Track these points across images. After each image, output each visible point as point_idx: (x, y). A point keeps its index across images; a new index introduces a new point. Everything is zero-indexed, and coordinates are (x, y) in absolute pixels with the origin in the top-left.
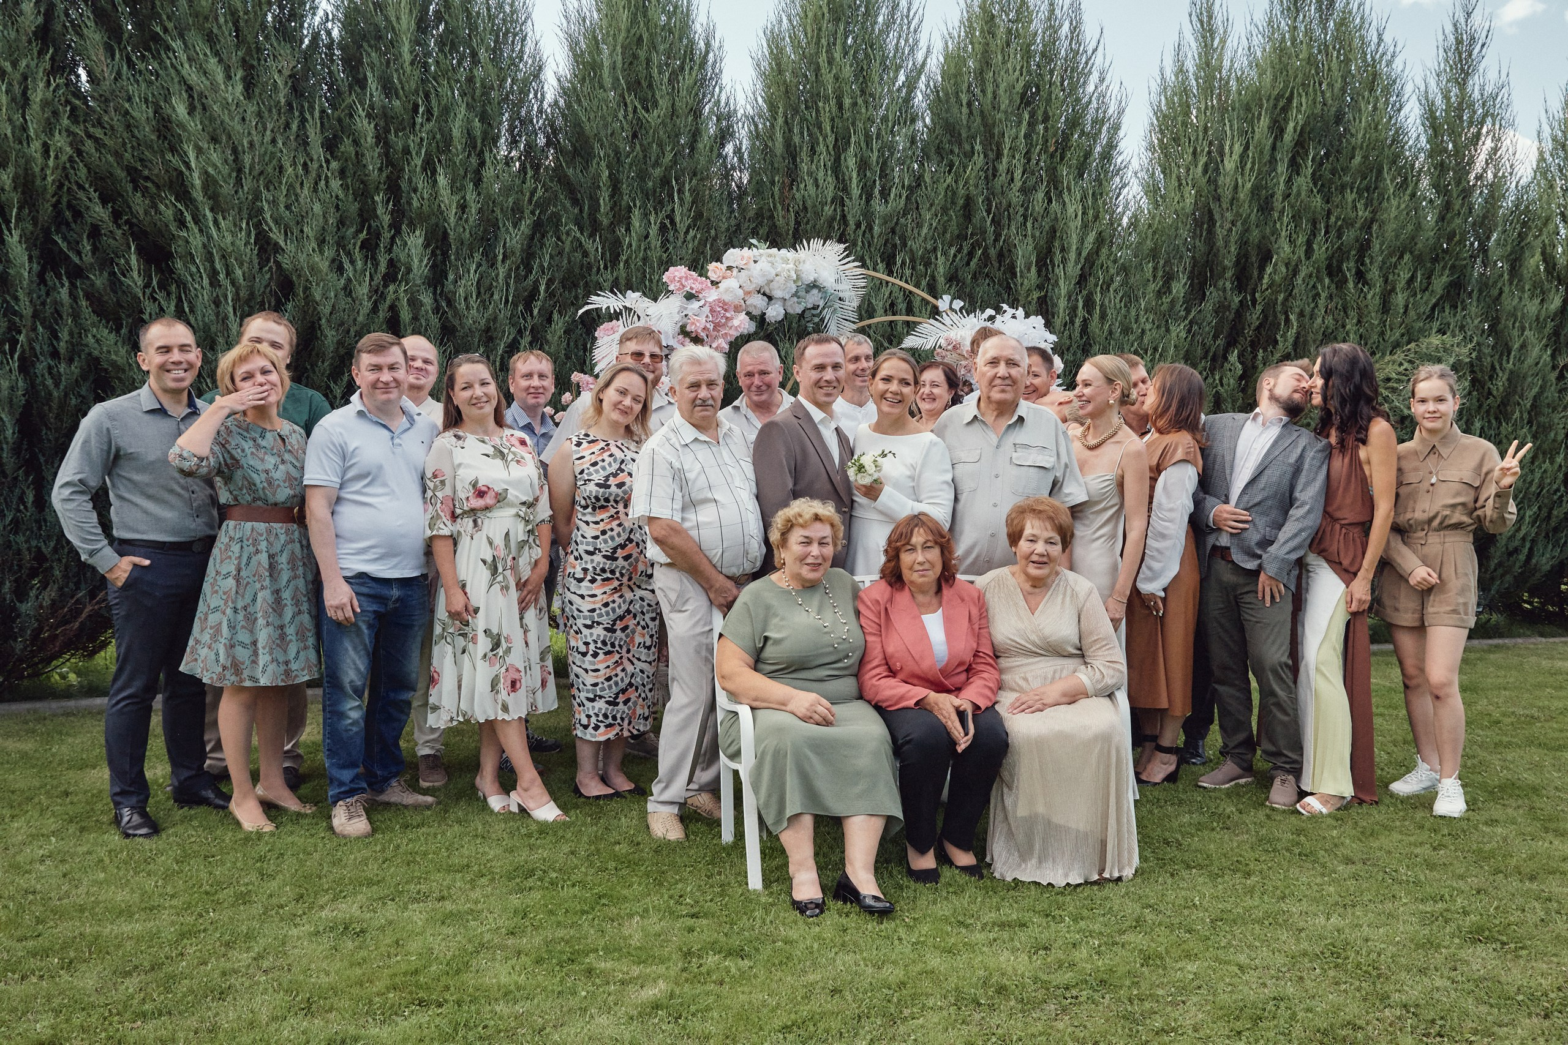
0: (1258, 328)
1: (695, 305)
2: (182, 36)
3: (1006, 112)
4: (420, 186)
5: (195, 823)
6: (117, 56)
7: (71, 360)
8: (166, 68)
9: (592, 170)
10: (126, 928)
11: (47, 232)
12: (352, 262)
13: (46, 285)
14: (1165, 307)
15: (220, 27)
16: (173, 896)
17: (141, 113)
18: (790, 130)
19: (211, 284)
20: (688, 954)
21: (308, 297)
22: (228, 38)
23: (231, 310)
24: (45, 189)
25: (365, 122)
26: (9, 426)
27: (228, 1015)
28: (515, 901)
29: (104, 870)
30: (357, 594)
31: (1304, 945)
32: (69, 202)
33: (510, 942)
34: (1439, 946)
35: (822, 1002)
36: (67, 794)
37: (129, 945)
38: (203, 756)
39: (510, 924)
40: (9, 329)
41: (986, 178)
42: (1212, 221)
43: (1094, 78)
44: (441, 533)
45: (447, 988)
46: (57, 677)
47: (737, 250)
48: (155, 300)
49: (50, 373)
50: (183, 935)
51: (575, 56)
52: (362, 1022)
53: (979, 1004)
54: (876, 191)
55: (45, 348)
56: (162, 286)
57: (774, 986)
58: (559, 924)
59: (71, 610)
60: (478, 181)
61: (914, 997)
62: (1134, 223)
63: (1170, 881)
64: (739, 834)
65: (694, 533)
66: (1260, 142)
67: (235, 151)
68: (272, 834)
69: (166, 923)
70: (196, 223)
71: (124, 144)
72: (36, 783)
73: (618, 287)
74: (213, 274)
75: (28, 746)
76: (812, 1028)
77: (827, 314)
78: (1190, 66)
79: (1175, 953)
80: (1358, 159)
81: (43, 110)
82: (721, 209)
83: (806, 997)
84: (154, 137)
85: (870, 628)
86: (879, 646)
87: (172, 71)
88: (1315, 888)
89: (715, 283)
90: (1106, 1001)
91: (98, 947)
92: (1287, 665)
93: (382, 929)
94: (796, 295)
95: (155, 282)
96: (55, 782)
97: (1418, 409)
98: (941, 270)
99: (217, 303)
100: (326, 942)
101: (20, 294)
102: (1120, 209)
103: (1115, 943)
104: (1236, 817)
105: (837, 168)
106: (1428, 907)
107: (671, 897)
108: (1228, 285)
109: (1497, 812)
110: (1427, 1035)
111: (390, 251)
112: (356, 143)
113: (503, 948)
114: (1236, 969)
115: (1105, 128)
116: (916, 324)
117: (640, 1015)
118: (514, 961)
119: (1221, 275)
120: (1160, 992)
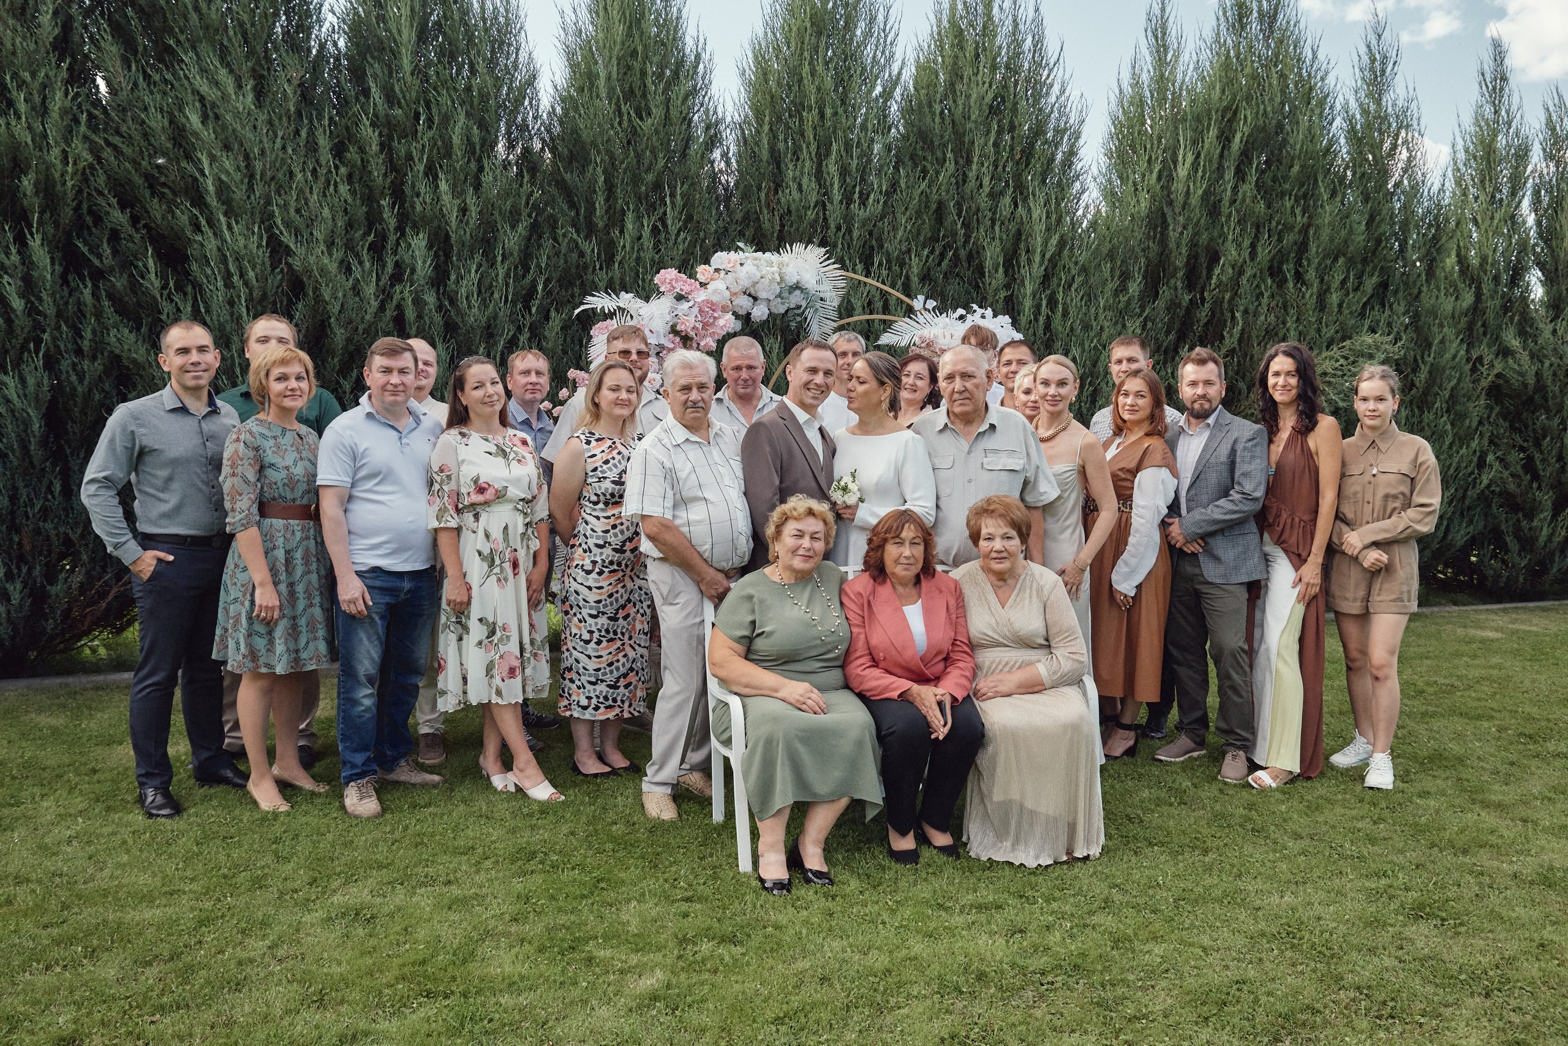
0: (1206, 324)
1: (685, 306)
2: (194, 48)
3: (976, 122)
4: (423, 191)
5: (215, 803)
6: (134, 68)
7: (94, 358)
8: (180, 79)
9: (588, 175)
10: (148, 914)
11: (68, 235)
12: (361, 263)
13: (68, 285)
14: (1121, 305)
15: (230, 40)
16: (192, 880)
17: (157, 122)
18: (775, 137)
19: (226, 286)
20: (683, 941)
21: (318, 298)
22: (238, 51)
23: (244, 310)
24: (65, 193)
25: (370, 130)
26: (35, 419)
27: (243, 1007)
28: (518, 885)
29: (128, 851)
30: (369, 587)
31: (1262, 925)
32: (89, 208)
33: (513, 929)
34: (1385, 924)
35: (812, 992)
36: (94, 771)
37: (150, 933)
38: (222, 736)
39: (513, 909)
40: (34, 328)
41: (957, 183)
42: (1165, 224)
43: (1056, 89)
44: (449, 525)
45: (454, 979)
46: (87, 651)
47: (724, 253)
48: (172, 301)
49: (74, 370)
50: (201, 923)
51: (571, 66)
52: (372, 1015)
53: (962, 993)
54: (856, 196)
55: (70, 346)
56: (179, 288)
57: (766, 974)
58: (560, 909)
59: (98, 592)
60: (477, 186)
61: (900, 985)
62: (1093, 224)
63: (1134, 859)
64: (730, 814)
65: (685, 529)
66: (1209, 152)
67: (247, 157)
68: (288, 814)
69: (184, 910)
70: (211, 227)
71: (141, 152)
72: (66, 760)
73: (613, 288)
74: (228, 276)
75: (58, 721)
76: (803, 1020)
77: (809, 313)
78: (1145, 77)
79: (1143, 934)
80: (1296, 168)
81: (62, 118)
82: (710, 212)
83: (797, 987)
84: (170, 145)
85: (855, 619)
86: (862, 636)
87: (186, 82)
88: (1269, 864)
89: (703, 285)
90: (1080, 987)
91: (120, 935)
92: (1243, 650)
93: (391, 915)
94: (779, 296)
95: (171, 284)
96: (83, 760)
97: (1360, 407)
98: (915, 270)
99: (231, 303)
100: (339, 928)
101: (44, 295)
102: (1080, 212)
103: (1085, 926)
104: (1192, 792)
105: (819, 174)
106: (1371, 884)
107: (666, 881)
108: (1179, 284)
109: (1428, 784)
110: (1379, 1017)
111: (395, 253)
112: (362, 150)
113: (507, 934)
114: (1199, 951)
115: (1066, 137)
116: (892, 322)
117: (639, 1007)
118: (517, 949)
119: (1174, 275)
120: (1131, 977)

## TASK
All records above must be copied exactly, though the pictures they hold are to be left out.

## SOLUTION FOR THIS PROBLEM
Track these points across images. After each image, output each visible point as point_idx: (x, y). A point keeps its index across images; a new index introduces a new point. Everything is zero-indexed, and coordinates are (x, y) in absolute pixels with the origin in the top-left.
0: (1258, 328)
1: (695, 305)
2: (182, 36)
3: (1006, 112)
4: (420, 186)
5: (195, 823)
6: (117, 56)
7: (71, 360)
8: (166, 68)
9: (592, 170)
10: (126, 928)
11: (47, 232)
12: (352, 262)
13: (46, 285)
14: (1165, 307)
15: (220, 27)
16: (173, 896)
17: (141, 113)
18: (790, 130)
19: (211, 284)
20: (688, 954)
21: (308, 297)
22: (228, 38)
23: (231, 310)
24: (45, 189)
25: (365, 122)
26: (9, 426)
27: (228, 1015)
28: (515, 901)
29: (104, 870)
30: (357, 594)
31: (1304, 945)
32: (69, 202)
33: (510, 942)
34: (1439, 946)
35: (822, 1002)
36: (67, 794)
37: (129, 945)
38: (203, 756)
39: (510, 924)
40: (9, 329)
41: (986, 178)
42: (1212, 221)
43: (1094, 78)
44: (441, 533)
45: (447, 988)
46: (57, 677)
47: (737, 250)
48: (155, 300)
49: (50, 373)
50: (183, 935)
51: (575, 56)
52: (362, 1022)
53: (979, 1004)
54: (876, 191)
55: (45, 348)
56: (162, 286)
57: (774, 986)
58: (559, 924)
59: (71, 610)
60: (478, 181)
61: (914, 997)
62: (1134, 223)
63: (1170, 881)
64: (739, 834)
65: (694, 533)
66: (1260, 142)
67: (235, 151)
68: (272, 834)
69: (166, 923)
70: (196, 223)
71: (124, 144)
72: (36, 783)
73: (618, 287)
74: (213, 274)
75: (28, 746)
76: (812, 1028)
77: (827, 314)
78: (1190, 66)
79: (1175, 953)
80: (1358, 159)
81: (43, 110)
82: (721, 209)
83: (806, 997)
84: (154, 137)
85: (870, 628)
86: (879, 646)
87: (172, 71)
88: (1315, 888)
89: (715, 283)
90: (1106, 1001)
91: (98, 947)
92: (1287, 665)
93: (382, 929)
94: (796, 295)
95: (155, 282)
96: (55, 782)
97: (1418, 409)
98: (941, 270)
99: (217, 303)
100: (326, 942)
101: (20, 294)
102: (1120, 209)
103: (1115, 943)
104: (1236, 817)
105: (837, 168)
106: (1428, 907)
107: (671, 897)
108: (1228, 285)
109: (1497, 812)
110: (1427, 1035)
111: (390, 251)
112: (356, 143)
113: (503, 948)
114: (1236, 969)
115: (1105, 128)
116: (916, 324)
117: (640, 1015)
118: (514, 961)
119: (1221, 275)
120: (1160, 992)
0: (1206, 324)
1: (685, 306)
2: (194, 48)
3: (976, 122)
4: (423, 191)
5: (215, 803)
6: (134, 68)
7: (94, 358)
8: (180, 79)
9: (588, 175)
10: (148, 914)
11: (68, 235)
12: (361, 263)
13: (68, 285)
14: (1121, 305)
15: (230, 40)
16: (192, 880)
17: (157, 122)
18: (775, 137)
19: (226, 286)
20: (683, 941)
21: (318, 298)
22: (238, 51)
23: (244, 310)
24: (65, 193)
25: (370, 130)
26: (35, 419)
27: (243, 1007)
28: (518, 885)
29: (128, 851)
30: (369, 587)
31: (1262, 925)
32: (89, 208)
33: (513, 929)
34: (1385, 924)
35: (812, 992)
36: (94, 771)
37: (150, 933)
38: (222, 736)
39: (513, 909)
40: (34, 328)
41: (957, 183)
42: (1165, 224)
43: (1056, 89)
44: (449, 525)
45: (454, 979)
46: (87, 651)
47: (724, 253)
48: (172, 301)
49: (74, 370)
50: (201, 923)
51: (571, 66)
52: (372, 1015)
53: (962, 993)
54: (856, 196)
55: (70, 346)
56: (179, 288)
57: (766, 974)
58: (560, 909)
59: (98, 592)
60: (477, 186)
61: (900, 985)
62: (1093, 224)
63: (1134, 859)
64: (730, 814)
65: (685, 529)
66: (1209, 152)
67: (247, 157)
68: (288, 814)
69: (184, 910)
70: (211, 227)
71: (141, 152)
72: (66, 760)
73: (613, 288)
74: (228, 276)
75: (58, 721)
76: (803, 1020)
77: (809, 313)
78: (1145, 77)
79: (1143, 934)
80: (1296, 168)
81: (62, 118)
82: (710, 212)
83: (797, 987)
84: (170, 145)
85: (855, 619)
86: (862, 636)
87: (186, 82)
88: (1269, 864)
89: (703, 285)
90: (1080, 987)
91: (120, 935)
92: (1243, 650)
93: (391, 915)
94: (779, 296)
95: (171, 284)
96: (83, 760)
97: (1360, 407)
98: (915, 270)
99: (231, 303)
100: (339, 928)
101: (44, 295)
102: (1080, 212)
103: (1085, 926)
104: (1192, 792)
105: (819, 174)
106: (1371, 884)
107: (666, 881)
108: (1179, 284)
109: (1428, 784)
110: (1379, 1017)
111: (395, 253)
112: (362, 150)
113: (507, 934)
114: (1199, 951)
115: (1066, 137)
116: (892, 322)
117: (639, 1007)
118: (517, 949)
119: (1174, 275)
120: (1131, 977)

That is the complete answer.